Pour les populations en état de déchéance physique (perte de mobilité, grabataires, etc.) voire confrontées à des difficultés matérielles (manque de ressources pour les besoins élémentaires comme faire ses courses ou se déplacer), une prise en charge coordonnée doit être mise en place entre tous les acteurs (familles, structures d’accueil, aides à domicile, médecins traitants, infirmières libérales, masseurs-kinésithérapeutes, orthophonistes, ergothérapeutes, hôpital, centre communal d’actions sociales, voisinage, associations de proximité, etc.). Seul un travail de complémentarité en équipe peut prévenir ou limiter significativement les situations de détresse médico-sociales.

Il est difficile, pour le médecin traitant, compte tenu de son manque de disponibilité, d’exercer un rôle de pivot dans l’organisation des prises en charge sanitaires et des accompagnements sociaux et médico-sociaux. C’est une spécificité française : le médecin est censé être au centre de la santé alors qu’il n’est qu’au centre des soins. La généralisation du dossier médical partagé (DMP) sera un progrès, mais sur les seules données sanitaires. Sans doute une nouvelle profession de santé doit être développée : gestionnaire de cas, exercée par des infirmières expérimentées, cadres infirmiers exerçant en libéral et en ambulatoire. Ces gestionnaires de cas sont utiles au décloisonnement des interventions des différents acteurs sanitaires, sociaux et médico-sociaux.

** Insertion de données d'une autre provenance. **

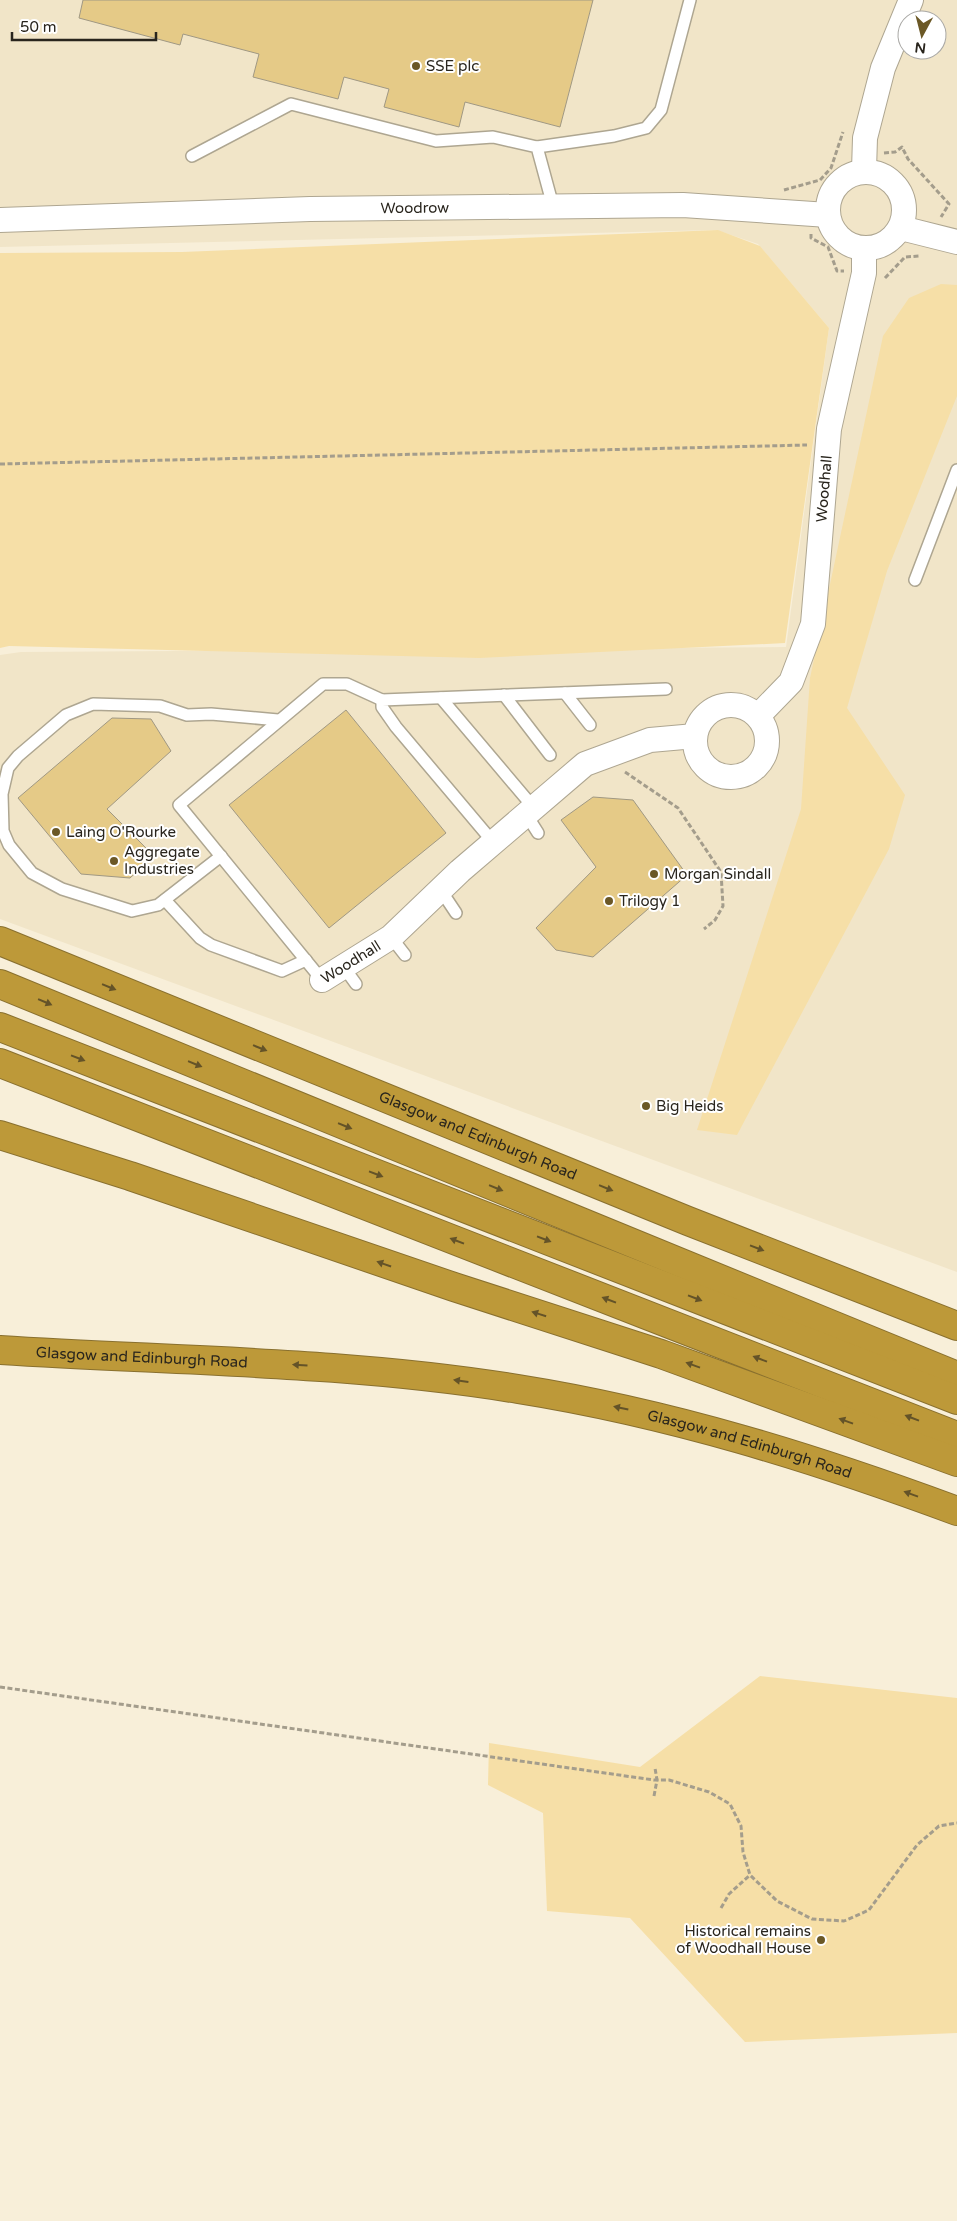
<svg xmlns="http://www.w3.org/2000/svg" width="957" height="2221" font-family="'Varela Round',sans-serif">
<rect width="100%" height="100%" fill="#f8efd9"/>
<path fill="#f1e5c8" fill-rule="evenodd" d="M0 0H957V1272L0 919V655L21 652 786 647 829 328 758 244 716 230 0 247ZM907 20H937V50H907Z"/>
<g fill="#f6dfa7">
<polygon points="718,230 760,246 829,328 785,643 479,658 9,646 0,648 0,253 182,252"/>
<polygon points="941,284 957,285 957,396 887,571 847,708 905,795 889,849 737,1135 697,1130 801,809 810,678 883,336 909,298"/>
<polygon points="760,1676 957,1698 957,2033 745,2042 630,1918 547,1911 543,1813 488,1785 489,1743 640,1767"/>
</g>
<g fill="#e5ca87" stroke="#a09883">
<polygon points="83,0 593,0 560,127 465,102 459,127 384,107 389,89 344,77 338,99 253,77 259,54 183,34 180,45 79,18"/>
<polygon points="346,710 446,833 329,928 229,805"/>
<polygon points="112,718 151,719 171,751 107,809 154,856 130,878 81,874 18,798"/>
<polygon points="593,797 633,800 687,875 593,957 556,950 536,928 596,867 561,820"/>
</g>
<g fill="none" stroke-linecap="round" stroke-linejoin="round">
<g stroke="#aea691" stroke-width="14">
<g id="lane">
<polyline points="537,147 614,136 646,128 661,110 690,0"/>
<polyline points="192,156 291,104 436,141 493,137 537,147 553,206"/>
<polyline points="915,580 957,470"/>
<polyline points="565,693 590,725"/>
<polyline points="504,695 550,755"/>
<polyline points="441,698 534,808"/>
<polyline points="526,814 538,833"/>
<polyline points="493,842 396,727 382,707 382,700 666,689"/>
<polyline points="221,856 158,905 132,911 62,889 32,873 9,845 3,831 2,794 8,768 18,756 66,715 93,704 160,706 187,715 211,714 278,720"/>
<polyline points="440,889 456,913"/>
<polyline points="165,900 200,938 211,945 282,971 306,960"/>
<polyline points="391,937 405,955"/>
<polyline points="343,966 356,984"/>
<polyline points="322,980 179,805 323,684 347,684 382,700"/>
</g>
</g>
<g stroke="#aea691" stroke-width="26">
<g id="street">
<polyline points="864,170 865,138 883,68 911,0"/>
<circle cx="866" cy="210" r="38"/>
<path id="s1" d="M0 220 310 209 683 205 828 215"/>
<polyline points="901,228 957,242"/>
<circle cx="731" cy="741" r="36"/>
<path id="s2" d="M758 716 791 682 813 624 829 429 864 273V248"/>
<path id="s3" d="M322 980 391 937 460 871 585 764 650 740 695 736"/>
</g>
</g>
<g stroke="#89702f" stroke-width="30">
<g id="highway">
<path id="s4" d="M0 941 688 1221 957 1326"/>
<polyline points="0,984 957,1376"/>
<polyline points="0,1027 957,1400"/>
<polyline points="0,1063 957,1436"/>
<polyline points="0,1135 130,1176 454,1287 661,1354 957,1462"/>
<path id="s5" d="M0 1350C173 1361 347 1361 518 1389 669 1413 814 1458 957 1511"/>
</g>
</g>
<g stroke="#a49d8c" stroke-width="3" stroke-dasharray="5 2.5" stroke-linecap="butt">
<polyline points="884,153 895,152 902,147 908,159 949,204 941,217"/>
<polyline points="784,190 820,180 831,168 843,132"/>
<polyline points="811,234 811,238 828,247 837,271 844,271"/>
<polyline points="885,278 905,257 919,256"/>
<polyline points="0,464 807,445"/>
<polyline points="625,772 678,808 721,872 723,906 715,920 704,929"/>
<polyline points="0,1687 654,1780 669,1780 709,1792 730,1804 741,1826 743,1852 750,1875 777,1901 812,1919 844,1921 869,1910 917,1845 939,1826 957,1823"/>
<polyline points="654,1796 657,1780 655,1768"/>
<polyline points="721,1908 729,1894 750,1875"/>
</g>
<use href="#lane" stroke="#fff" stroke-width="11"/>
<use href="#street" stroke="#fff" stroke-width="24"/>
<use href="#highway" stroke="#bd9939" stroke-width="28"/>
</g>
<defs><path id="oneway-solid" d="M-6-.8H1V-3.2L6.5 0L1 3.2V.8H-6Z" transform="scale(1.25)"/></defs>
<g fill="#645328">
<use href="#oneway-solid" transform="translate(109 987) rotate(22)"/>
<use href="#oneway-solid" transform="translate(45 1002) rotate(23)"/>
<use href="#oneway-solid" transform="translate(260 1048) rotate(22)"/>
<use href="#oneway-solid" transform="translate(78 1058) rotate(21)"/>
<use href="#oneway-solid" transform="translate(195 1064) rotate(22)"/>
<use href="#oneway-solid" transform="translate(345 1126) rotate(22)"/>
<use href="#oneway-solid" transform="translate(376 1174) rotate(21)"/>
<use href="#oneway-solid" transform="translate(496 1188) rotate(22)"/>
<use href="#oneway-solid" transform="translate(606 1188) rotate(22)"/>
<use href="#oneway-solid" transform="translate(544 1239) rotate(21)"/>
<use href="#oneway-solid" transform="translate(457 1241) rotate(-159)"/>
<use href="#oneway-solid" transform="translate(757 1248) rotate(21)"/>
<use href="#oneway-solid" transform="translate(384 1264) rotate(-161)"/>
<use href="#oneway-solid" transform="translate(695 1298) rotate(21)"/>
<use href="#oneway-solid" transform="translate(609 1300) rotate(-159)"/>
<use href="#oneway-solid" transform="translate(539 1314) rotate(-162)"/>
<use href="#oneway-solid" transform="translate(760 1359) rotate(-159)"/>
<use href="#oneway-solid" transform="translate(300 1365) rotate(-176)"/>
<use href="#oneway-solid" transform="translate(693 1365) rotate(-160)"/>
<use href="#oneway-solid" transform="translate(461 1381) rotate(-172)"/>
<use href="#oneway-solid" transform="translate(621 1408) rotate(-168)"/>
<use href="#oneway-solid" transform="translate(912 1418) rotate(-159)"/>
<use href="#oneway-solid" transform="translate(846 1421) rotate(-160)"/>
<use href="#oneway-solid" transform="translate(911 1494) rotate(-160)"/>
</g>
<g fill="#6b5826" stroke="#fff" stroke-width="2">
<circle cx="416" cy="66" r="5"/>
<circle cx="56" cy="832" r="5"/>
<circle cx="114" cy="861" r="5"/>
<circle cx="654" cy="874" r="5"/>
<circle cx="609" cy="901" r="5"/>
<circle cx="646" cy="1106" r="5"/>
<circle cx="821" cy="1940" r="5"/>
</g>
<g text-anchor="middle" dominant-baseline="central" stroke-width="4" stroke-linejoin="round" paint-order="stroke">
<g font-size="15" fill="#29251d" stroke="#fff" text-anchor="start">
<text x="426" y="66">SSE plc</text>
<text x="66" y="832">Laing O'Rourke</text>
<text x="124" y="852">Aggregate<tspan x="124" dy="17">Industries</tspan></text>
<text x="664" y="874">Morgan Sindall</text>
<text x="619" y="901">Trilogy 1</text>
<text x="656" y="1106">Big Heids</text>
<text x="811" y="1931" text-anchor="end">Historical remains<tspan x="811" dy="17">of Woodhall House</tspan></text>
</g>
<g font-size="15" fill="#29251d" stroke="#fff">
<text stroke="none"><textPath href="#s1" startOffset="415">Woodrow</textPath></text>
<text stroke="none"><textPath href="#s2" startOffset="245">Woodhall</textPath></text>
<text stroke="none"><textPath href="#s3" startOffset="34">Woodhall</textPath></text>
<text stroke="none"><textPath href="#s4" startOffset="516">Glasgow and Edinburgh Road</textPath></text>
<text stroke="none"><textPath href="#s5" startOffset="142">Glasgow and Edinburgh Road</textPath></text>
<text stroke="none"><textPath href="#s5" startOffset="758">Glasgow and Edinburgh Road</textPath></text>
</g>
</g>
<g transform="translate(922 35) rotate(187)"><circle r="24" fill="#ffffff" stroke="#a9a8a5"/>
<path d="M0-4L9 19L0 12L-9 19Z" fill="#6b5826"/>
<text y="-8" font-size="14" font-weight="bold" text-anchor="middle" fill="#29251d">N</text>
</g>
<path d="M12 32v8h144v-8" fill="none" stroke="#29251d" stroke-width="2.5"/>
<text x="20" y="32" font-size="15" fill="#29251d" stroke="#ffffff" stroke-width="4" paint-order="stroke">50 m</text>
</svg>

2. INTEGRER UNE DIMENSION DE SANTE PUBLIQUE DANS TOUTES LES POLITIQUES PUBLIQUES

La prévention n’a pas que ce sens restreint : celui des actes ou des conseils de prévention dispensés par des professionnels de santé. Elle ne se réduit pas à une approche médicale. Dans un sens plus global, la prévention consiste à agir au niveau individuel afin de réduire les facteurs de risque, par une éducation permanente aux dangers des drogues, légales ou non (alcool, stupéfiants, psychotropes), de la « mal-bouffe » industrielle et de la sédentarisation de notre société. La prévention nécessite aussi d’agir, au niveau national et mondial, dans la lutte contre la pauvreté, dans le développement de l’éducation et la diminution de la pollution (par l’amélioration des transports, la protection de l’environnement le développement d’un urbanisme plus humain et la transformation de l’agriculture).
Certains pays ont adoptés l’adage : « Health in all policies » : chaque fois qu’une politique – quel que soit son secteur – est discutée, il faut la passer au crible de son impact sur la santé. A bien des égards, cette approche globale relève encore de l’utopie dans notre pays, comme dans la majeure partie des pays occidentaux.
Les politiques liées à la transition écologiques (alimentation, habitat, mobilités, énergie, pollutions environnementales, etc.) doivent, les premières, intégrer systématiquement une dimension de santé publique.

[1Joël de Rosnay, Dean Ornish, Claudine Junien, David Khayat et Pierre-Henri Gouyon, La révolution épigénétique, Albin Michel, Paris, 2018.

[2Joël de Rosnay, Dean Ornish, Claudine Junien, David Khayat et Pierre-Henri Gouyon, La révolution épigénétique, Albin Michel, Paris, 2018.